There are more timely details available about the honey extraction process on the long-winded page at right, but even it leaves out the part where I stumbled down and across the house 4 times with heavy honey boxes that also included dozens of bees along for the ride. I had used the fume board slightly wrong, so a few hardy bees would not leave until I got them downstairs, pulled individual frames, and stood at the back door (wearing my veil) blowing on them for all I was worth. Bees do not like human breath, and they basically gave up and flew back home when faced with mine. On the bright side, I have enough lung capacity to blow forcefully on 74 sides of frames PLUS 4 surrounding boxes without passing out.
It took a couple of hours to do the extracting, and another hour or more for the honey to finally pass through the three levels of filters I use (just fine mesh people, no chemicals, etc., here!) The net harvest was about 60 pounds, or one five-gallon bucket.
That's less than a third of my upper level estimate, but I am actually just thrilled anyway. The stuff is more precious to me than gold, and now I will have to be extra careful with it (only appropriate) to make sure it gets to those I love most and lasts until next year.

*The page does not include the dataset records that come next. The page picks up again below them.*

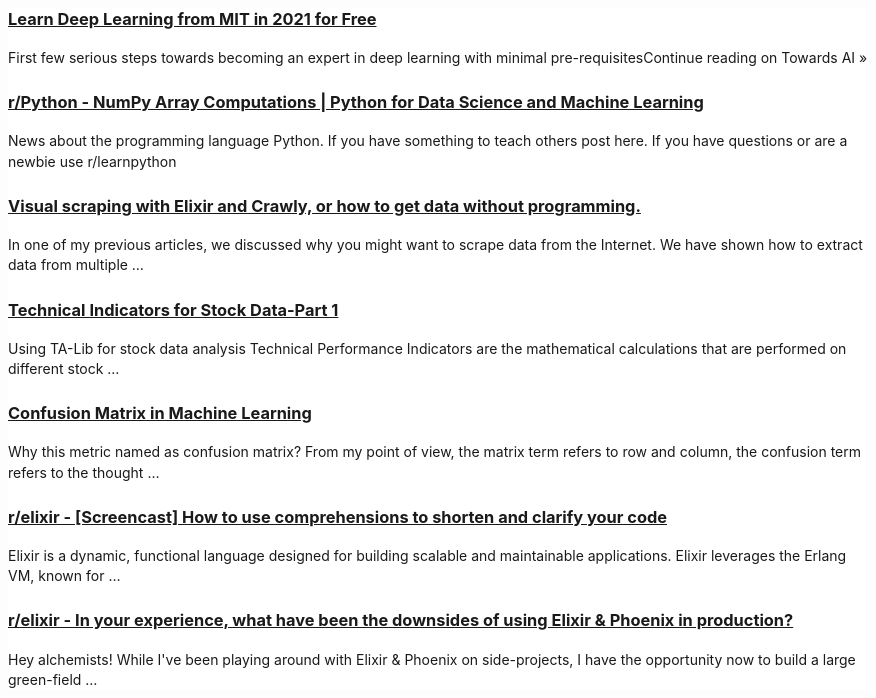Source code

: 
### [Learn Deep Learning from MIT in 2021 for Free](https://medium.com/towards-artificial-intelligence/learn-deep-learning-from-mit-in-2021-for-free-e85cc6adf2f4?source=userActivityShare-a15805abded0-1613293017&_branch_match_id=889422274555858191)
First few serious steps towards becoming an expert in deep learning with minimal pre-requisitesContinue reading on Towards AI »


### [r/Python - NumPy Array Computations | Python for Data Science and Machine Learning](https://www.reddit.com/r/Python/comments/ljk878/numpy_array_computations_python_for_data_science/?utm_source=share&utm_medium=ios_app&utm_name=iossmf)
News about the programming language Python. If you have something to teach others post here. If you have questions or are a newbie use r/learnpython


### [Visual scraping with Elixir and Crawly, or how to get data without programming.](https://oltarasenko.medium.com/visual-scraping-with-elixir-and-crawly-or-how-to-get-data-without-programming-540222750135)
In one of my previous articles, we discussed why you might want to scrape data from the Internet. We have shown how to extract data from multiple …


### [Technical Indicators for Stock Data-Part 1](https://medium.com/datadriveninvestor/technical-indicators-for-stock-data-part-1-3abd03eb8a82?source=userActivityShare-a15805abded0-1612772651&_branch_match_id=887239702384837288)
Using TA-Lib for stock data analysis Technical Performance Indicators are the mathematical calculations that are performed on different stock …


### [Confusion Matrix in Machine Learning](https://medium.com/analytics-vidhya/confusion-matrix-in-machine-learning-91b6e2b3f9af?source=userActivityShare-a15805abded0-1612772579&_branch_match_id=887239397828727895)
Why this metric named as confusion matrix? From my point of view, the matrix term refers to row and column, the confusion term refers to the thought …


### [r/elixir - [Screencast] How to use comprehensions to shorten and clarify your code](https://www.reddit.com/r/elixir/comments/lcbmxu/screencast_how_to_use_comprehensions_to_shorten/?utm_source=share&utm_medium=ios_app&utm_name=iossmf)
Elixir is a dynamic, functional language designed for building scalable and maintainable applications. Elixir leverages the Erlang VM, known for …


### [r/elixir - In your experience, what have been the downsides of using Elixir & Phoenix in production?](https://www.reddit.com/r/elixir/comments/ldy2yh/in_your_experience_what_have_been_the_downsides/?utm_source=share&utm_medium=ios_app&utm_name=iossmf)
Hey alchemists! While I've been playing around with Elixir & Phoenix on side-projects, I have the opportunity now to build a large green-field …
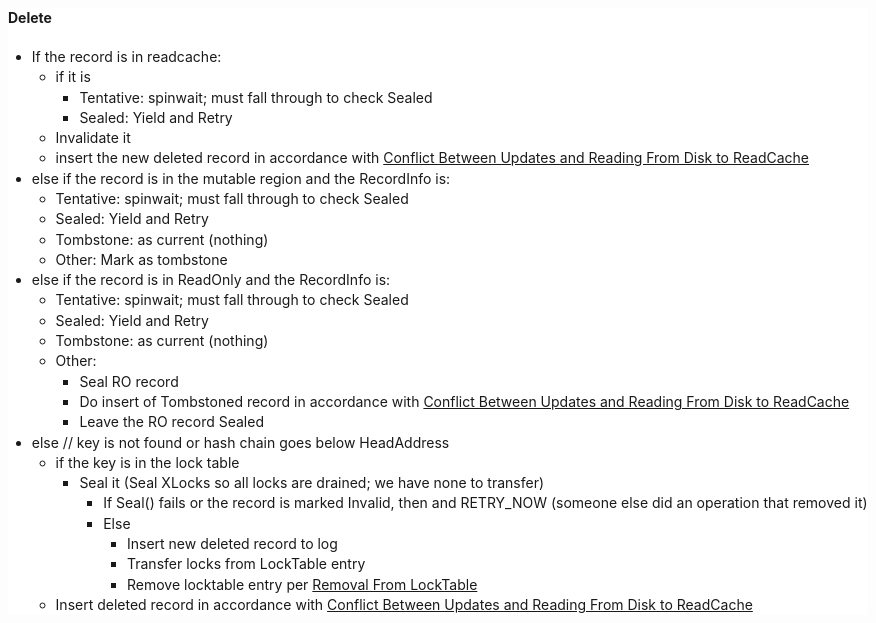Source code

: #### Delete

- If the record is in readcache:
  - if it is
    - Tentative: spinwait; must fall through to check Sealed
    - Sealed: Yield and Retry
  - Invalidate it
  - insert the new deleted record in accordance with [Conflict Between Updates and Reading From Disk to ReadCache](#conflict-between-updates-and-reading-from-disk-to-readcache)
- else if the record is in the mutable region and the RecordInfo is:
  - Tentative: spinwait; must fall through to check Sealed
  - Sealed: Yield and Retry
  - Tombstone: as current (nothing)
  - Other: Mark as tombstone 
- else if the record is in ReadOnly and the RecordInfo is:
  - Tentative: spinwait; must fall through to check Sealed
  - Sealed: Yield and Retry
  - Tombstone: as current (nothing)
  - Other:
    - Seal RO record
    - Do insert of Tombstoned record in accordance with [Conflict Between Updates and Reading From Disk to ReadCache](#conflict-between-updates-and-reading-from-disk-to-readcache)
    - Leave the RO record Sealed
- else // key is not found or hash chain goes below HeadAddress
    - if the key is in the lock table
      - Seal it (Seal XLocks so all locks are drained; we have none to transfer)
        - If Seal() fails or the record is marked Invalid, then and RETRY_NOW (someone else did an operation that removed it)
        - Else
          - Insert new deleted record to log
          - Transfer locks from LockTable entry
          - Remove locktable entry per [Removal From LockTable](#removal-from-locktable)
    - Insert deleted record in accordance with [Conflict Between Updates and Reading From Disk to ReadCache](#conflict-between-updates-and-reading-from-disk-to-readcache)
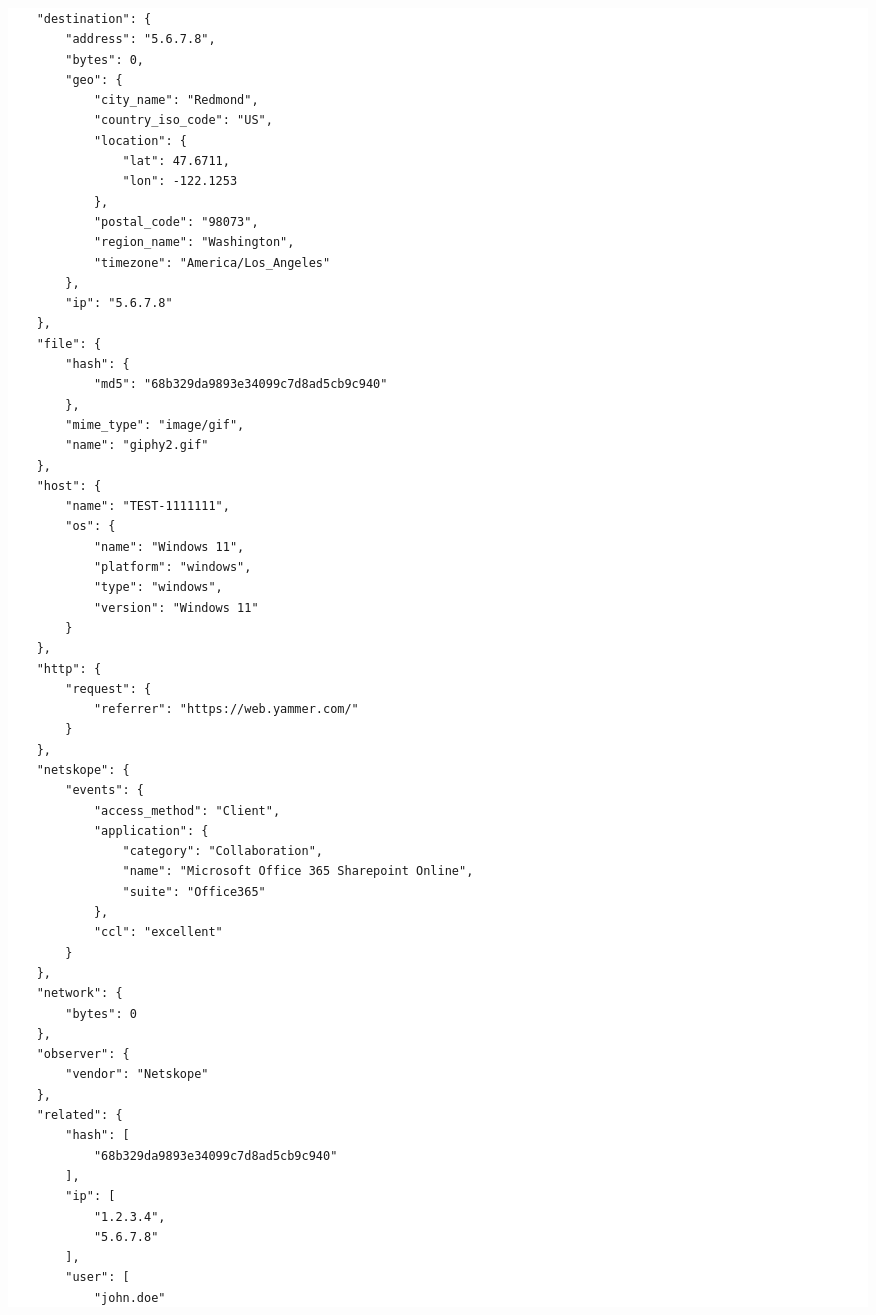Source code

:         "destination": {
            "address": "5.6.7.8",
            "bytes": 0,
            "geo": {
                "city_name": "Redmond",
                "country_iso_code": "US",
                "location": {
                    "lat": 47.6711,
                    "lon": -122.1253
                },
                "postal_code": "98073",
                "region_name": "Washington",
                "timezone": "America/Los_Angeles"
            },
            "ip": "5.6.7.8"
        },
        "file": {
            "hash": {
                "md5": "68b329da9893e34099c7d8ad5cb9c940"
            },
            "mime_type": "image/gif",
            "name": "giphy2.gif"
        },
        "host": {
            "name": "TEST-1111111",
            "os": {
                "name": "Windows 11",
                "platform": "windows",
                "type": "windows",
                "version": "Windows 11"
            }
        },
        "http": {
            "request": {
                "referrer": "https://web.yammer.com/"
            }
        },
        "netskope": {
            "events": {
                "access_method": "Client",
                "application": {
                    "category": "Collaboration",
                    "name": "Microsoft Office 365 Sharepoint Online",
                    "suite": "Office365"
                },
                "ccl": "excellent"
            }
        },
        "network": {
            "bytes": 0
        },
        "observer": {
            "vendor": "Netskope"
        },
        "related": {
            "hash": [
                "68b329da9893e34099c7d8ad5cb9c940"
            ],
            "ip": [
                "1.2.3.4",
                "5.6.7.8"
            ],
            "user": [
                "john.doe"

The picture shows something else that makes me happy. The three apiaries have produced very different honey crops. On the left, you can see the honey from the historic mill where we did all those summer camp presentations. It is very dark, almost as dark as buckwheat, and it has a molasses-like flavor. On the right is the light-bright honey from the monastery 3 miles from my house: it is as delightfully floral as a late Spring day. I swear, if the chefs in this city could get their noses on it, their eyes would pop out! (It just occurred to me what a disturbing selection of images I just provided...)
Finally, in the middle, the honey from the roof. It is golden and good and a happy representation of all the sweetness the girls have brought to my life. Those of you blog friends who have been promised honey have not received it yet, mostly because I was saving this batch for you.
Last night, I got easy advice for what to do with all that uncapped honey that is still up there. I will go up tomorrow, see if any more actually got capped, then take and extract any of that. The frames that are not capped by then never will be, and a master beekeeper told me how to set the boxes away from the hives to be foraged out by (mostly) the same bees. They will put the nectar down in the brood nest where it will actually get used this winter. I already let the bees clean out the comb that was extracted last week, though I did it sort of wrong.
After the bees have the last boxes for a day, I will be able to put them away without much fanfare. Then it will be medication time, and — soon — winter.